*Exercise requirements*
Pictures are to be omitted; everything else in the data must be transcribed exactly.

┏━━

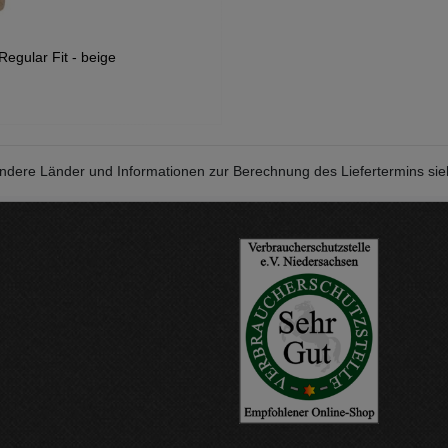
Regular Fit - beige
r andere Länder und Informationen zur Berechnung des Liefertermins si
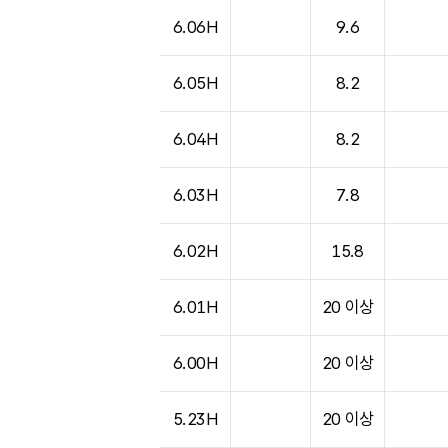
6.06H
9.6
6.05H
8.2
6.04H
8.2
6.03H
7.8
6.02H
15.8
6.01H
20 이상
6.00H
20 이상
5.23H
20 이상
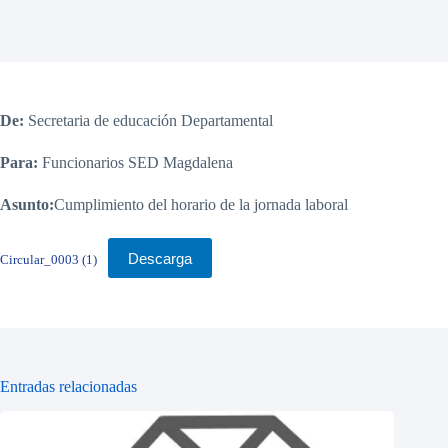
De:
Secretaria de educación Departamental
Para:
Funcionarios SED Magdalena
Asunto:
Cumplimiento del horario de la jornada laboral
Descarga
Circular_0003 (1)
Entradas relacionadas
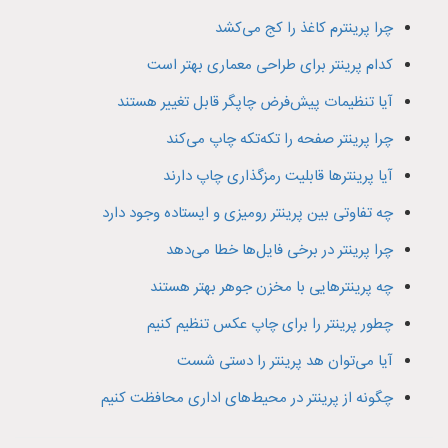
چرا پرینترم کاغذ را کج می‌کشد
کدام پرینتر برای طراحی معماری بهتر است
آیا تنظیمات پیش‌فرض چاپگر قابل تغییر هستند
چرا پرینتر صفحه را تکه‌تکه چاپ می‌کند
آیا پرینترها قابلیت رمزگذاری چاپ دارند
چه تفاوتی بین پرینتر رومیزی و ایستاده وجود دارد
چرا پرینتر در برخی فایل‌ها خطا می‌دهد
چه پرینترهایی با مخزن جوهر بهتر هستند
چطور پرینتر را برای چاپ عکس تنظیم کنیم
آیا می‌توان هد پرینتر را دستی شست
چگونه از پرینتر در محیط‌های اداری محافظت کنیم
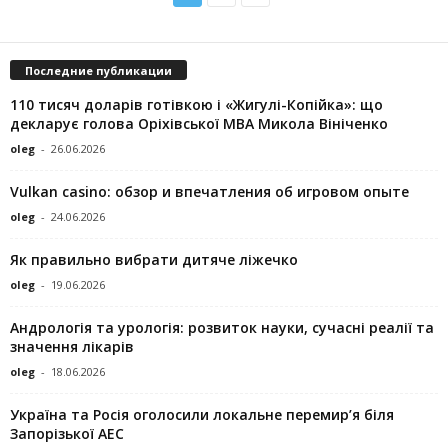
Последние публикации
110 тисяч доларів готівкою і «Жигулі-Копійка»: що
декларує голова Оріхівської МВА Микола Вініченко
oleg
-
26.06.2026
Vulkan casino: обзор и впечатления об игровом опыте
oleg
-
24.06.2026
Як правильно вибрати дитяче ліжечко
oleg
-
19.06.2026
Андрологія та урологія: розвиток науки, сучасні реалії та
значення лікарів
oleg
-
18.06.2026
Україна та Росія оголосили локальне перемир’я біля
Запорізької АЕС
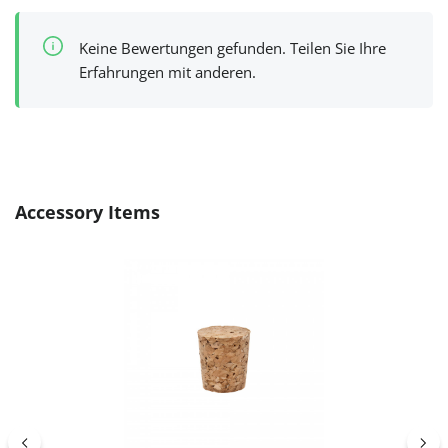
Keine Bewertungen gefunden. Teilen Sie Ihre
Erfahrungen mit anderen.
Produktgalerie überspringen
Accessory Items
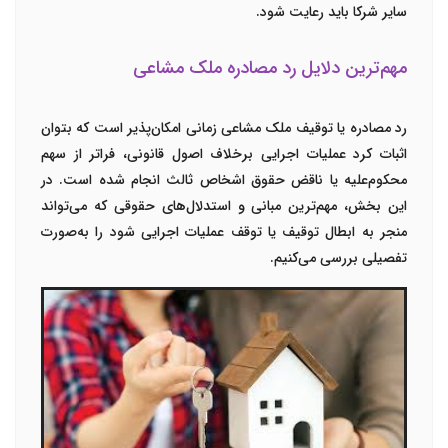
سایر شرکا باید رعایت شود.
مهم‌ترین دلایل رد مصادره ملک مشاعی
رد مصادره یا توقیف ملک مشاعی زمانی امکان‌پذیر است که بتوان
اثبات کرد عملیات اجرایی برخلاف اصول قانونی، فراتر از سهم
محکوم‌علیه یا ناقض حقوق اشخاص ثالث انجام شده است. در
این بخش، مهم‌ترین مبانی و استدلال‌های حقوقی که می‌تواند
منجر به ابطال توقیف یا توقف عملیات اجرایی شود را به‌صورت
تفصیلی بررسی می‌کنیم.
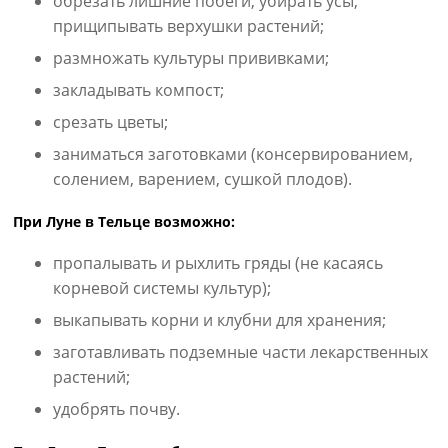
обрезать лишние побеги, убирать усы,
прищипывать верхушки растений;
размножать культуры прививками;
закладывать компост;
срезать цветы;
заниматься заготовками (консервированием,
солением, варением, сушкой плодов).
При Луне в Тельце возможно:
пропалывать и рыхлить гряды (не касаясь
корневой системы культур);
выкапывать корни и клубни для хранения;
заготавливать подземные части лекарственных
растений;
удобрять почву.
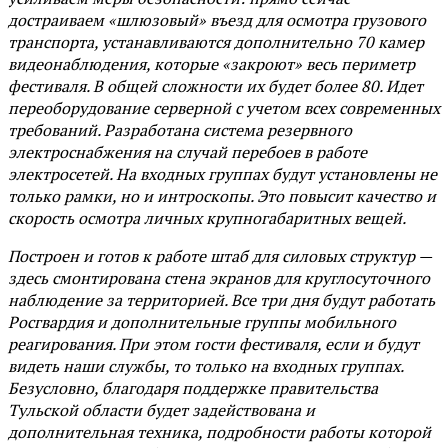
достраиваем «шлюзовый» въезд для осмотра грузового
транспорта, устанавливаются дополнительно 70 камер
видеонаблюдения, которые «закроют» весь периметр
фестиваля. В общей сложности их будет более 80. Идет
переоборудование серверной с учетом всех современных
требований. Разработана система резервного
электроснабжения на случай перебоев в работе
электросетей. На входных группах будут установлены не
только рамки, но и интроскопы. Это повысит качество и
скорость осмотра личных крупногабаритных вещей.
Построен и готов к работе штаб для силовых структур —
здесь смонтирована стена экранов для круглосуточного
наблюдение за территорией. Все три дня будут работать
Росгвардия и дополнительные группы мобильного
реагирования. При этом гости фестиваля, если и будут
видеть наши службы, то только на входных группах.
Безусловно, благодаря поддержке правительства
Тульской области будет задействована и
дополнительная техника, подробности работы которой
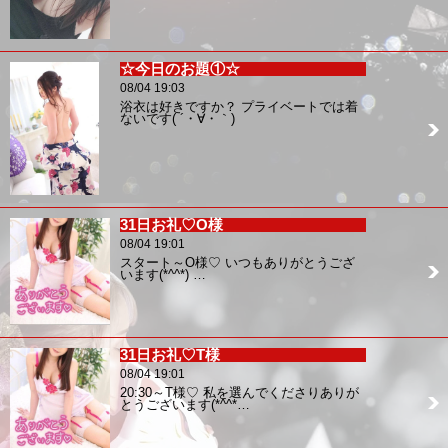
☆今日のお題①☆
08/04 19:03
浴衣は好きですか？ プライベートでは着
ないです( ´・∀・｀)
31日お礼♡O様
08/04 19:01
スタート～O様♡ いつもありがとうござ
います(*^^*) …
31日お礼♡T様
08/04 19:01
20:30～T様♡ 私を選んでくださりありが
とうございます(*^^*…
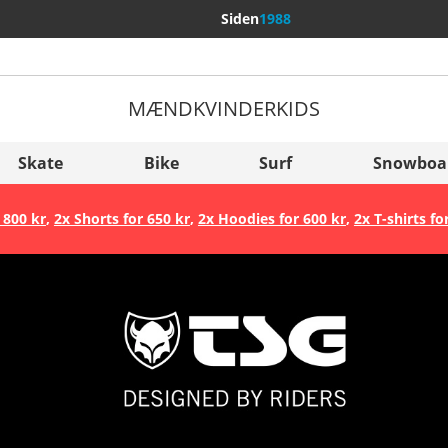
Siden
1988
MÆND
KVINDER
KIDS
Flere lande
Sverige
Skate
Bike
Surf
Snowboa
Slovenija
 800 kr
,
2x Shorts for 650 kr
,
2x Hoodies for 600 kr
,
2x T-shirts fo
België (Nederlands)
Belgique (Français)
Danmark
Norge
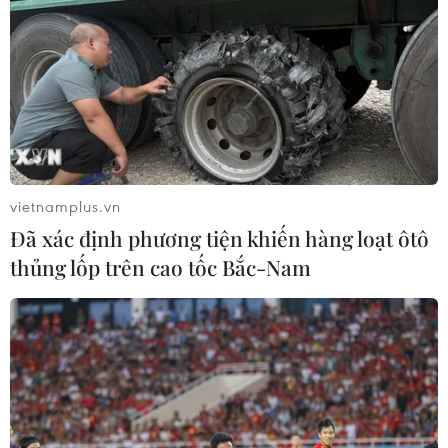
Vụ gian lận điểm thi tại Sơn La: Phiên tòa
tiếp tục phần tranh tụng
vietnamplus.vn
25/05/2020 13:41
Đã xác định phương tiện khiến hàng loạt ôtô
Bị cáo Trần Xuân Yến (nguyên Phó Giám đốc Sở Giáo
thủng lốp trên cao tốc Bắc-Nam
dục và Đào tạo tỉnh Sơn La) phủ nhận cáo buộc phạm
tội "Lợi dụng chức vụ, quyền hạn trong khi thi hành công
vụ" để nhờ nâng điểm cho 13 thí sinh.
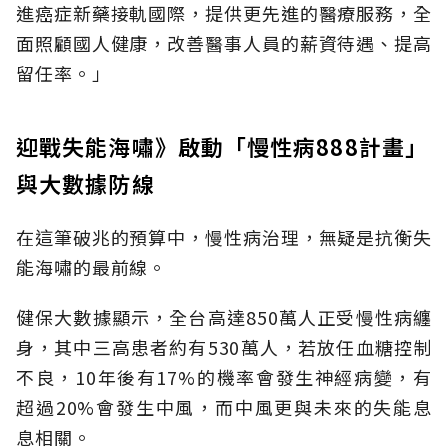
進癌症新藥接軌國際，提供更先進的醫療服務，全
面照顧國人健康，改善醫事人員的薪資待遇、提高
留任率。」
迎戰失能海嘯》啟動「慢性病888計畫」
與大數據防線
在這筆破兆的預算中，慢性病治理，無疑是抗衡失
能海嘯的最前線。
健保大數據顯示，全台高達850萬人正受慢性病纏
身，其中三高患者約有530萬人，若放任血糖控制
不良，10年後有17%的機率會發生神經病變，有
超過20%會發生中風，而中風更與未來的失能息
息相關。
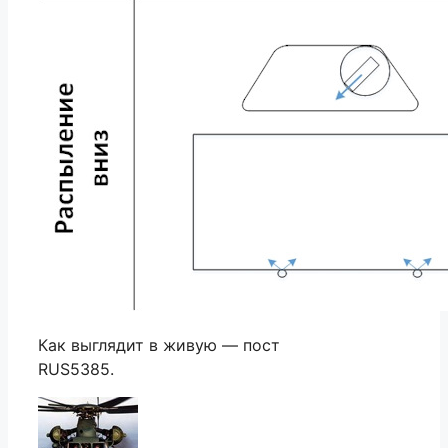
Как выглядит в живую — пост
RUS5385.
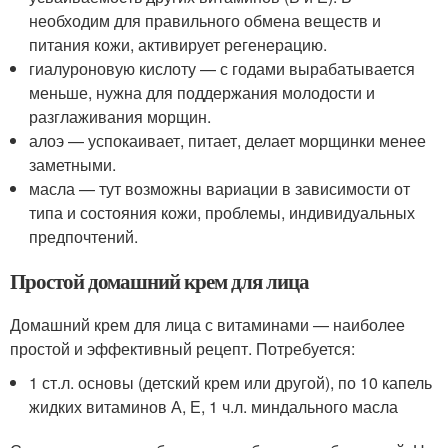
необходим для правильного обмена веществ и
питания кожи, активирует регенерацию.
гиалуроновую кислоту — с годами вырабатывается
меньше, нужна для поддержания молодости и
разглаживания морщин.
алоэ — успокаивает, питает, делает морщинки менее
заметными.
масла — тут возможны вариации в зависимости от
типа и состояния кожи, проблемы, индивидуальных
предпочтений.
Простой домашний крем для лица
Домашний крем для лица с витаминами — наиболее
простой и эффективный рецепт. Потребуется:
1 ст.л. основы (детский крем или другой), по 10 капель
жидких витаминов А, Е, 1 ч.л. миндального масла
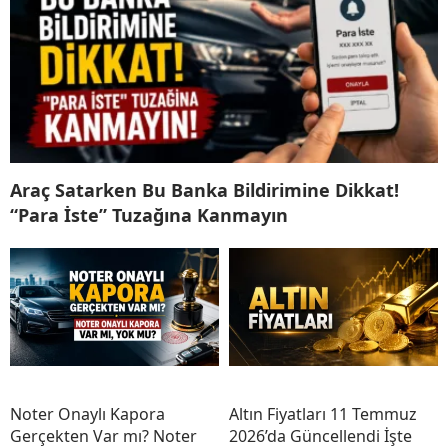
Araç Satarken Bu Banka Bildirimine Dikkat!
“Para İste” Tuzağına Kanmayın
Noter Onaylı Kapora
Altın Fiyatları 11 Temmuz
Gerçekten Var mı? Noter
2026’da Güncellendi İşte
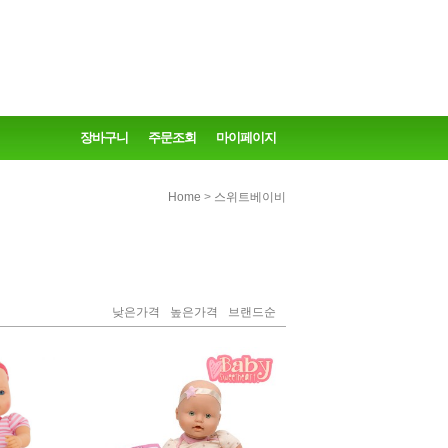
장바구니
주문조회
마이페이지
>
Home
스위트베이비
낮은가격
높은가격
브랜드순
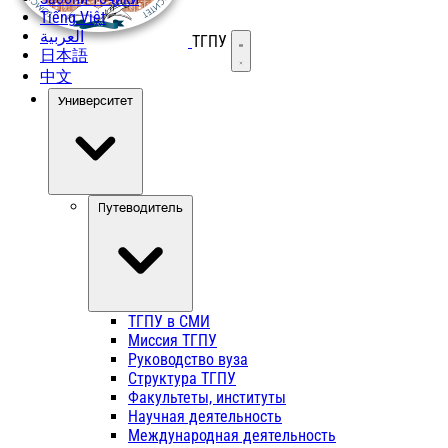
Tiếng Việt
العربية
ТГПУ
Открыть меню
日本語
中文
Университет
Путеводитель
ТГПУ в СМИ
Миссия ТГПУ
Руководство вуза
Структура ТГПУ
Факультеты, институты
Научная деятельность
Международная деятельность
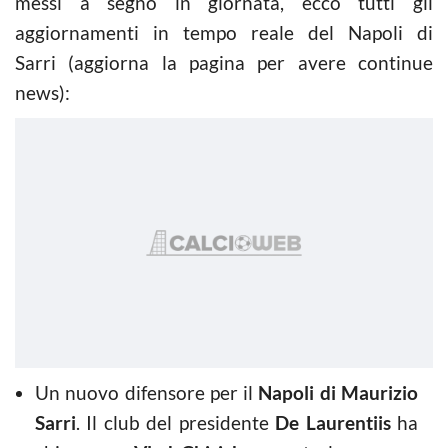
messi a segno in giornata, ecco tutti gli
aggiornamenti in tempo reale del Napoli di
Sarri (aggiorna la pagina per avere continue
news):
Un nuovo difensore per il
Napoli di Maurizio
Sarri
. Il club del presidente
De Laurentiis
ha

┗━━

*Answer section*
Regular Fit - beige
r andere Länder und Informationen zur Berechnung des Liefertermins si
6.06H
9.6
6.05H
8.2
6.04H
8.2
6.03H
7.8
6.02H
15.8
6.01H
20 이상
6.00H
20 이상
5.23H
20 이상
De:
Secretaria de educación Departamental
Para:
Funcionarios SED Magdalena
Asunto:
Cumplimiento del horario de la jornada laboral
Descarga
Circular_0003 (1)
Entradas relacionadas
چرا پرینترم کاغذ را کج می‌کشد
کدام پرینتر برای طراحی معماری بهتر است
آیا تنظیمات پیش‌فرض چاپگر قابل تغییر هستند
چرا پرینتر صفحه را تکه‌تکه چاپ می‌کند
آیا پرینترها قابلیت رمزگذاری چاپ دارند
چه تفاوتی بین پرینتر رومیزی و ایستاده وجود دارد
چرا پرینتر در برخی فایل‌ها خطا می‌دهد
چه پرینترهایی با مخزن جوهر بهتر هستند
چطور پرینتر را برای چاپ عکس تنظیم کنیم
آیا می‌توان هد پرینتر را دستی شست
چگونه از پرینتر در محیط‌های اداری محافظت کنیم
Последние публикации
110 тисяч доларів готівкою і «Жигулі-Копійка»: що
декларує голова Оріхівської МВА Микола Вініченко
oleg
-
26.06.2026
Vulkan casino: обзор и впечатления об игровом опыте
oleg
-
24.06.2026
Як правильно вибрати дитяче ліжечко
oleg
-
19.06.2026
Андрологія та урологія: розвиток науки, сучасні реалії та
значення лікарів
oleg
-
18.06.2026
Україна та Росія оголосили локальне перемир’я біля
Запорізької АЕС
Keine Bewertungen gefunden. Teilen Sie Ihre
Erfahrungen mit anderen.
Produktgalerie überspringen
Accessory Items
سایر شرکا باید رعایت شود.
مهم‌ترین دلایل رد مصادره ملک مشاعی
رد مصادره یا توقیف ملک مشاعی زمانی امکان‌پذیر است که بتوان
اثبات کرد عملیات اجرایی برخلاف اصول قانونی، فراتر از سهم
محکوم‌علیه یا ناقض حقوق اشخاص ثالث انجام شده است. در
این بخش، مهم‌ترین مبانی و استدلال‌های حقوقی که می‌تواند
منجر به ابطال توقیف یا توقف عملیات اجرایی شود را به‌صورت
تفصیلی بررسی می‌کنیم.
обрезать лишние побеги, убирать усы,
прищипывать верхушки растений;
размножать культуры прививками;
закладывать компост;
срезать цветы;
заниматься заготовками (консервированием,
солением, варением, сушкой плодов).
При Луне в Тельце возможно:
пропалывать и рыхлить гряды (не касаясь
корневой системы культур);
выкапывать корни и клубни для хранения;
заготавливать подземные части лекарственных
растений;
удобрять почву.
достраиваем «шлюзовый» въезд для осмотра грузового
транспорта, устанавливаются дополнительно 70 камер
видеонаблюдения, которые «закроют» весь периметр
фестиваля. В общей сложности их будет более 80. Идет
переоборудование серверной с учетом всех современных
требований. Разработана система резервного
электроснабжения на случай перебоев в работе
электросетей. На входных группах будут установлены не
только рамки, но и интроскопы. Это повысит качество и
скорость осмотра личных крупногабаритных вещей.
Построен и готов к работе штаб для силовых структур —
здесь смонтирована стена экранов для круглосуточного
наблюдение за территорией. Все три дня будут работать
Росгвардия и дополнительные группы мобильного
реагирования. При этом гости фестиваля, если и будут
видеть наши службы, то только на входных группах.
Безусловно, благодаря поддержке правительства
Тульской области будет задействована и
дополнительная техника, подробности работы которой
☆今日のお題①☆
08/04 19:03
浴衣は好きですか？ プライベートでは着
ないです( ´・∀・｀)
31日お礼♡O様
08/04 19:01
スタート～O様♡ いつもありがとうござ
います(*^^*) …
31日お礼♡T様
08/04 19:01
20:30～T様♡ 私を選んでくださりありが
とうございます(*^^*…
Siden
1988
MÆND
KVINDER
KIDS
Flere lande
Sverige
Skate
Bike
Surf
Snowboa
Slovenija
 800 kr
,
2x Shorts for 650 kr
,
2x Hoodies for 600 kr
,
2x T-shirts fo
België (Nederlands)
Belgique (Français)
Danmark
Norge
Vụ gian lận điểm thi tại Sơn La: Phiên tòa
tiếp tục phần tranh tụng
vietnamplus.vn
25/05/2020 13:41
Đã xác định phương tiện khiến hàng loạt ôtô
Bị cáo Trần Xuân Yến (nguyên Phó Giám đốc Sở Giáo
thủng lốp trên cao tốc Bắc-Nam
dục và Đào tạo tỉnh Sơn La) phủ nhận cáo buộc phạm
tội "Lợi dụng chức vụ, quyền hạn trong khi thi hành công
vụ" để nhờ nâng điểm cho 13 thí sinh.
進癌症新藥接軌國際，提供更先進的醫療服務，全
面照顧國人健康，改善醫事人員的薪資待遇、提高
留任率。」
迎戰失能海嘯》啟動「慢性病888計畫」
與大數據防線
在這筆破兆的預算中，慢性病治理，無疑是抗衡失
能海嘯的最前線。
健保大數據顯示，全台高達850萬人正受慢性病纏
身，其中三高患者約有530萬人，若放任血糖控制
不良，10年後有17%的機率會發生神經病變，有
超過20%會發生中風，而中風更與未來的失能息
息相關。
Как выглядит в живую — пост
RUS5385.
необходим для правильного обмена веществ и
питания кожи, активирует регенерацию.
гиалуроновую кислоту — с годами вырабатывается
меньше, нужна для поддержания молодости и
разглаживания морщин.
алоэ — успокаивает, питает, делает морщинки менее
заметными.
масла — тут возможны вариации в зависимости от
типа и состояния кожи, проблемы, индивидуальных
предпочтений.
Простой домашний крем для лица
Домашний крем для лица с витаминами — наиболее
простой и эффективный рецепт. Потребуется:
1 ст.л. основы (детский крем или другой), по 10 капель
жидких витаминов А, Е, 1 ч.л. миндального масла
Araç Satarken Bu Banka Bildirimine Dikkat!
“Para İste” Tuzağına Kanmayın
Noter Onaylı Kapora
Altın Fiyatları 11 Temmuz
Gerçekten Var mı? Noter
2026’da Güncellendi İşte
장바구니
주문조회
마이페이지
>
Home
스위트베이비
낮은가격
높은가격
브랜드순
Tiếng Việt
العربية
ТГПУ
Открыть меню
日本語
中文
Университет
Путеводитель
ТГПУ в СМИ
Миссия ТГПУ
Руководство вуза
Структура ТГПУ
Факультеты, институты
Научная деятельность
Международная деятельность
messi a segno in giornata, ecco tutti gli
aggiornamenti in tempo reale del Napoli di
Sarri (aggiorna la pagina per avere continue
news):
Un nuovo difensore per il
Napoli di Maurizio
Sarri
. Il club del presidente
De Laurentiis
ha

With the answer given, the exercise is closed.